The public needs access to the case files in order to understand what went wrong and what policies and practices need to be changed. In addition, the case files are necessary to ensure that public officials, including investigators, supervisors, and court personnel, are held accountable for their decisions. Some of the many questions that need answers include the following:

  • What caused Chase to go blind? (Relatives indicated he lost his sight “over a year ago.”) Was this the result of some sort of maltreatment? Was he targeted for abuse because he was disabled? Did CPS ever ask these questions?
  • Why were the children returned to their mother three months after MDHHS filed a petition to take custody of the newest baby she was deemed to be far from ready to parent them? And did the juvenile court referee named by Channel 7 and the Detroit News make this decision at the behest of MDHHS or against its recommendation?
  • The children were returned to their mother “under the supervision of the department,” according to the court record cited by the Detroit News. Exactly what did this supervision consist of? How long did it last? Who agreed to the end of supervision and why? What does the record state about the mother’s improvement and readiness to parent? What “intensive reunification supports” were provided?.
  • Why did CPS take no action after the most recent report, when the grandmother reported that three CPS investigators came to the home?
  • How many calls from Chase’s family were screened out and did not even receive an investigation?

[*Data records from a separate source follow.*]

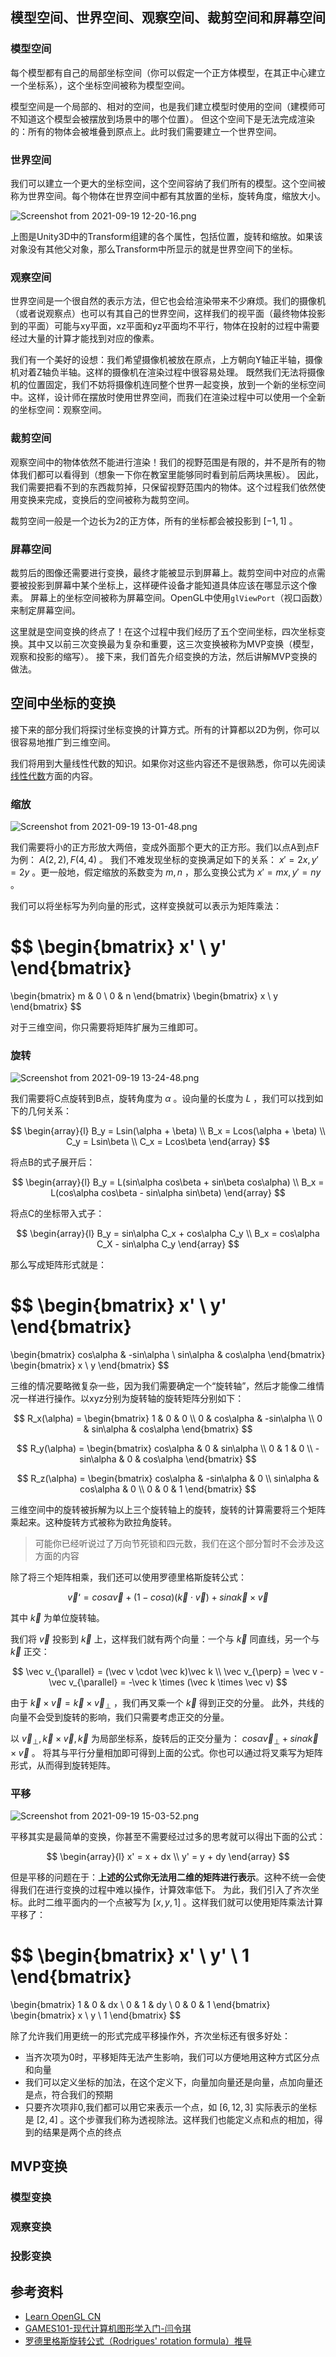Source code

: ## 模型空间、世界空间、观察空间、裁剪空间和屏幕空间
### 模型空间
每个模型都有自己的局部坐标空间（你可以假定一个正方体模型，在其正中心建立一个坐标系），这个坐标空间被称为模型空间。

模型空间是一个局部的、相对的空间，也是我们建立模型时使用的空间（建模师可不知道这个模型会被摆放到场景中的哪个位置）。
但这个空间下是无法完成渲染的：所有的物体会被堆叠到原点上。此时我们需要建立一个世界空间。

### 世界空间
我们可以建立一个更大的坐标空间，这个空间容纳了我们所有的模型。这个空间被称为世界空间。每个物体在世界空间中都有其放置的坐标，旋转角度，缩放大小。

![Screenshot from 2021-09-19 12-20-16.png](https://i.loli.net/2021/09/19/lhYwm87ORnZJS6z.png)

上图是Unity3D中的Transform组建的各个属性，包括位置，旋转和缩放。如果该对象没有其他父对象，那么Transform中所显示的就是世界空间下的坐标。

### 观察空间
世界空间是一个很自然的表示方法，但它也会给渲染带来不少麻烦。我们的摄像机（或者说观察点）也可以有其自己的世界空间，这样我们的视平面（最终物体投影到的平面）可能与xy平面，xz平面和yz平面均不平行，物体在投射的过程中需要经过大量的计算才能找到对应的像素。

我们有一个美好的设想：我们希望摄像机被放在原点，上方朝向Y轴正半轴，摄像机对着Z轴负半轴。这样的摄像机在渲染过程中很容易处理。
既然我们无法将摄像机的位置固定，我们不妨将摄像机连同整个世界一起变换，放到一个新的坐标空间中。这样，设计师在摆放时使用世界空间，而我们在渲染过程中可以使用一个全新的坐标空间：观察空间。

### 裁剪空间
观察空间中的物体依然不能进行渲染！我们的视野范围是有限的，并不是所有的物体我们都可以看得到（想象一下你在教室里能够同时看到前后两块黑板）。
因此，我们需要把看不到的东西裁剪掉，只保留视野范围内的物体。这个过程我们依然使用变换来完成，变换后的空间被称为裁剪空间。

裁剪空间一般是一个边长为2的正方体，所有的坐标都会被投影到 $[-1, 1]$ 。

### 屏幕空间
裁剪后的图像还需要进行变换，最终才能被显示到屏幕上。裁剪空间中对应的点需要被投影到屏幕中某个坐标上，这样硬件设备才能知道具体应该在哪显示这个像素。
屏幕上的坐标空间被称为屏幕空间。OpenGL中使用`glViewPort`（视口函数）来制定屏幕空间。

这里就是空间变换的终点了！在这个过程中我们经历了五个空间坐标，四次坐标变换。其中又以前三次变换最为复杂和重要，这三次变换被称为MVP变换（模型，观察和投影的缩写）。
接下来，我们首先介绍变换的方法，然后讲解MVP变换的做法。

## 空间中坐标的变换
接下来的部分我们将探讨坐标变换的计算方式。所有的计算都以2D为例，你可以很容易地推广到三维空间。

我们将用到大量线性代数的知识。如果你对这些内容还不是很熟悉，你可以先阅读[线性代数](https://neilkleistgao.github.io/fake-CG-wiki/linear_algebra/)方面的内容。

### 缩放
![Screenshot from 2021-09-19 13-01-48.png](https://i.loli.net/2021/09/19/QynkI42UZ8mqNRO.png)

我们需要将小的正方形放大两倍，变成外面那个更大的正方形。我们以点A到点F为例： $A(2, 2), F(4, 4)$ 。
我们不难发现坐标的变换满足如下的关系： $x' = 2x, y' = 2y$ 。更一般地，假定缩放的系数变为 $m, n$ ，那么变换公式为 $x' = mx, y' = ny$ 。

我们可以将坐标写为列向量的形式，这样变换就可以表示为矩阵乘法：

$$
\begin{bmatrix}
    x' \\ y'
\end{bmatrix}
=
\begin{bmatrix}
    m & 0 \\
    0 & n
\end{bmatrix}
\begin{bmatrix}
    x \\ y
\end{bmatrix}
$$

对于三维空间，你只需要将矩阵扩展为三维即可。

### 旋转
![Screenshot from 2021-09-19 13-24-48.png](https://i.loli.net/2021/09/19/LNZz6aYXIvmiFB8.png)

我们需要将C点旋转到B点，旋转角度为 $\alpha$ 。设向量的长度为 $L$ ，我们可以找到如下的几何关系：

$$
\begin{array}{l}
B_y = Lsin(\alpha + \beta) \\
B_x = Lcos(\alpha + \beta) \\
C_y = Lsin\beta \\
C_x = Lcos\beta
\end{array}
$$

将点B的式子展开后：

$$
\begin{array}{l}
B_y = L(sin\alpha cos\beta + sin\beta cos\alpha) \\
B_x = L(cos\alpha cos\beta - sin\alpha sin\beta)
\end{array}
$$

将点C的坐标带入式子：

$$
\begin{array}{l}
B_y = sin\alpha C_x + cos\alpha C_y \\
B_x = cos\alpha C_X - sin\alpha C_y
\end{array}
$$

那么写成矩阵形式就是：

$$
\begin{bmatrix}
    x' \\ y'
\end{bmatrix}
=
\begin{bmatrix}
    cos\alpha & -sin\alpha \\
    sin\alpha & cos\alpha
\end{bmatrix}
\begin{bmatrix}
    x \\ y
\end{bmatrix}
$$

三维的情况要略微复杂一些，因为我们需要确定一个“旋转轴”，然后才能像二维情况一样进行操作。以xyz分别为旋转轴的旋转矩阵分别如下：

$$
R_x(\alpha) = 
\begin{bmatrix}
    1 & 0 & 0 \\
    0 & cos\alpha & -sin\alpha \\
    0 & sin\alpha & cos\alpha
\end{bmatrix}
$$

$$
R_y(\alpha) = 
\begin{bmatrix}
    cos\alpha & 0 & sin\alpha \\
    0 & 1 & 0 \\
    -sin\alpha & 0 & cos\alpha
\end{bmatrix}
$$

$$
R_z(\alpha) = 
\begin{bmatrix}
    cos\alpha & -sin\alpha & 0 \\
    sin\alpha & cos\alpha & 0 \\
    0 & 0 & 1
\end{bmatrix}
$$

三维空间中的旋转被拆解为以上三个旋转轴上的旋转，旋转的计算需要将三个矩阵乘起来。这种旋转方式被称为欧拉角旋转。

> 可能你已经听说过了万向节死锁和四元数，我们在这个部分暂时不会涉及这方面的内容

除了将三个矩阵相乘，我们还可以使用罗德里格斯旋转公式：

$$
\vec v‘ = cos\alpha \vec v + (1 - cos\alpha)(\vec k \cdot \vec v) + sin\alpha \vec k \times \vec v
$$

其中 $\vec k$ 为单位旋转轴。

我们将 $\vec v$ 投影到 $\vec k$ 上，这样我们就有两个向量：一个与 $\vec k$ 同直线，另一个与 $\vec k$ 正交：

$$
\vec v_{\parallel} = (\vec v \cdot \vec k)\vec k \\
\vec v_{\perp} = \vec v - \vec v_{\parallel} = -\vec k \times (\vec k \times \vec v)
$$

由于 $\vec k \times \vec v = \vec k \times \vec v_{\perp}$ ，我们再叉乘一个 $\vec k$ 得到正交的分量。
此外，共线的向量不会受到旋转的影响，我们只需要考虑正交的分量。

以 $\vec v_{\perp}, \vec k \times \vec v, \vec k$ 为局部坐标系，旋转后的正交分量为： $cos\alpha \vec v_{\perp} + sin\alpha \vec k \times \vec v$ 。
将其与平行分量相加即可得到上面的公式。你也可以通过将叉乘写为矩阵形式，从而得到旋转矩阵。

### 平移
![Screenshot from 2021-09-19 15-03-52.png](https://i.loli.net/2021/09/19/6znPGmcBldq8QhY.png)

平移其实是最简单的变换，你甚至不需要经过过多的思考就可以得出下面的公式：

$$
\begin{array}{l}
x' = x + dx \\
y' = y + dy
\end{array}
$$

但是平移的问题在于：**上述的公式你无法用二维的矩阵进行表示**。这种不统一会使得我们在进行变换的过程中难以操作，计算效率低下。
为此，我们引入了齐次坐标。此时二维平面内的一个点被写为 $[x, y, 1]$ 。这样我们就可以使用矩阵乘法计算平移了：

$$
\begin{bmatrix}
    x' \\ y' \\ 1
\end{bmatrix}
=
\begin{bmatrix}
    1 & 0 & dx \\
    0 & 1 & dy \\
    0 & 0 & 1
\end{bmatrix}
\begin{bmatrix}
    x \\ y \\ 1
\end{bmatrix}
$$

除了允许我们用更统一的形式完成平移操作外，齐次坐标还有很多好处：

+ 当齐次项为0时，平移矩阵无法产生影响，我们可以方便地用这种方式区分点和向量
+ 我们可以定义坐标的加法，在这个定义下，向量加向量还是向量，点加向量还是点，符合我们的预期
+ 只要齐次项非0,我们都可以用它来表示一个点，如 $[6, 12, 3]$ 实际表示的坐标是 $[2, 4]$ 。这个步骤我们称为透视除法。这样我们也能定义点和点的相加，得到的结果是两个点的终点

## MVP变换
### 模型变换
### 观察变换
### 投影变换
## 参考资料
+ [Learn OpenGL CN](https://learnopengl-cn.github.io/)
+ [GAMES101-现代计算机图形学入门-闫令琪](https://www.bilibili.com/video/BV1X7411F744?p=3)
+ [罗德里格斯旋转公式（Rodrigues' rotation formula）推导](https://www.cnblogs.com/wtyuan/p/12324495.html)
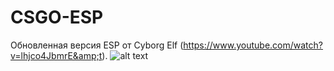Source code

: # CSGO-ESP
Обновленная версия ESP от Cyborg Elf (https://www.youtube.com/watch?v=lhjco4JbmrE&amp;t).
![alt text](screenshots/1.png "Описание будет тут")
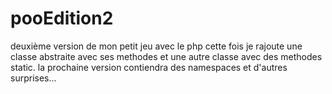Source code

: # pooEdition2
deuxième version de mon petit jeu avec le php cette fois je rajoute une classe abstraite avec ses methodes
et une autre classe avec des methodes static.
la prochaine version contiendra des namespaces et d'autres surprises...

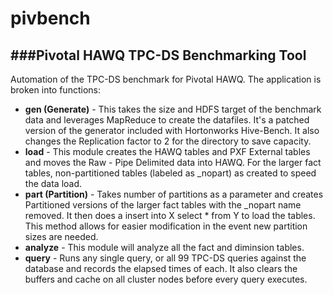 # pivbench
###Pivotal HAWQ TPC-DS Benchmarking Tool
--

Automation of the TPC-DS benchmark for Pivotal HAWQ.
The application is broken into functions:

* **gen (Generate)** - This takes the size and HDFS target of the benchmark data and leverages MapReduce to create the datafiles.   It's a patched version of the generator included with Hortonworks Hive-Bench.  It also changes the Replication factor to 2 for the directory to save capacity.  
* **load** - This module creates the HAWQ tables and PXF External tables and moves the Raw - Pipe Delimited data into HAWQ.  For the larger fact tables, non-partitioned tables (labeled as _nopart) as created to speed the data load.
* **part (Partition)** - Takes number of partitions as a parameter and creates Partitioned versions of the larger fact tables with the _nopart name removed.  It then does a insert into X select * from Y to load the tables.  This method allows for easier modification in the event new partition sizes are needed.
* **analyze** - This module will analyze all the fact and diminsion tables.
*  **query** - Runs any single query, or all 99 TPC-DS queries against the database and records the elapsed times of each.  It also clears the buffers and cache on all cluster nodes before every query executes.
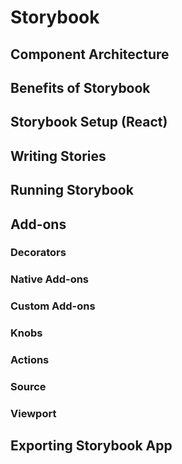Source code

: # Storybook

## Component Architecture

## Benefits of Storybook

## Storybook Setup (React)

## Writing Stories

## Running Storybook

## Add-ons

### Decorators

### Native Add-ons

### Custom Add-ons

### Knobs

### Actions

### Source

### Viewport

## Exporting Storybook App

Receiving no response to my emails to local reporters urging them to request the the files on MDHHS’s involvement with Chase and his family, I contacted the agency’s public information office on July 11 to make the request. On July 25, I received a denial of my request based in part on the fact that the investigation of Chase’s death is not complete. It is unclear why the fact of an incomplete investigation is a reason for the denial of my request; the agency could send me the records of all previous investigations now and I would be happy to wait for the latest one. It’s a shame that several media outlets, who have attorneys who can appeal decisions by agencies to withhold information, did not choose to seek this information. Readers can help by sharing this post with their contacts in Michigan and asking them to urge their state and local legislators to demand answers.

The reaction, or lack thereof, to the death of Chase Allen shows a blatant disregard for Black children’s suffering and death at the hands of parents or caregivers, in large part because it does not fit within the prevailing narrative of CPS snatching children from loving Black parents. Anyone who believes Black lives matter should be asking why CPS and the courts left this vulnerable child unprotected in such a dangerous home. We’ve already let Chase die. Let us at least learn from his death how to save children in similar situations.

Endnotes

  1. This is almost certainly an understatement for several reasons. As Michigan describes in its notes for the 2020 Child Maltreatment report, only deaths that are found to be due to maltreatment by a CPS investigation are counted. Second, the count of 43 is considerably lower than the estimates for previous years (63 in 2019, for example), suggesting that the Covid pandemic delayed completion of child death investigations by CPS.
  2. See footnote 14 on page 35 of Within Our Reach: A National Strategy to Eliminate Child Abuse and Neglect Fatalities.
  3. As reported by the Commission to Eliminate Child Abuse and Neglect Fatalities in its final report, this number is considered to be an understatement because not all states currently report on fatalities and in some states the death is not reported to the federal system if the child was not known to the CPS agency.
  4. MCLS Section 722.627c states that “The director shall release specified information in a child abuse or neglect case in which a child who was a part of the case has died.” “Specified information” is defined in Section 722.622bb  as “information in a children’s protective services case record related specifically to the department’s actions in responding to a complaint of child abuse or child neglect.”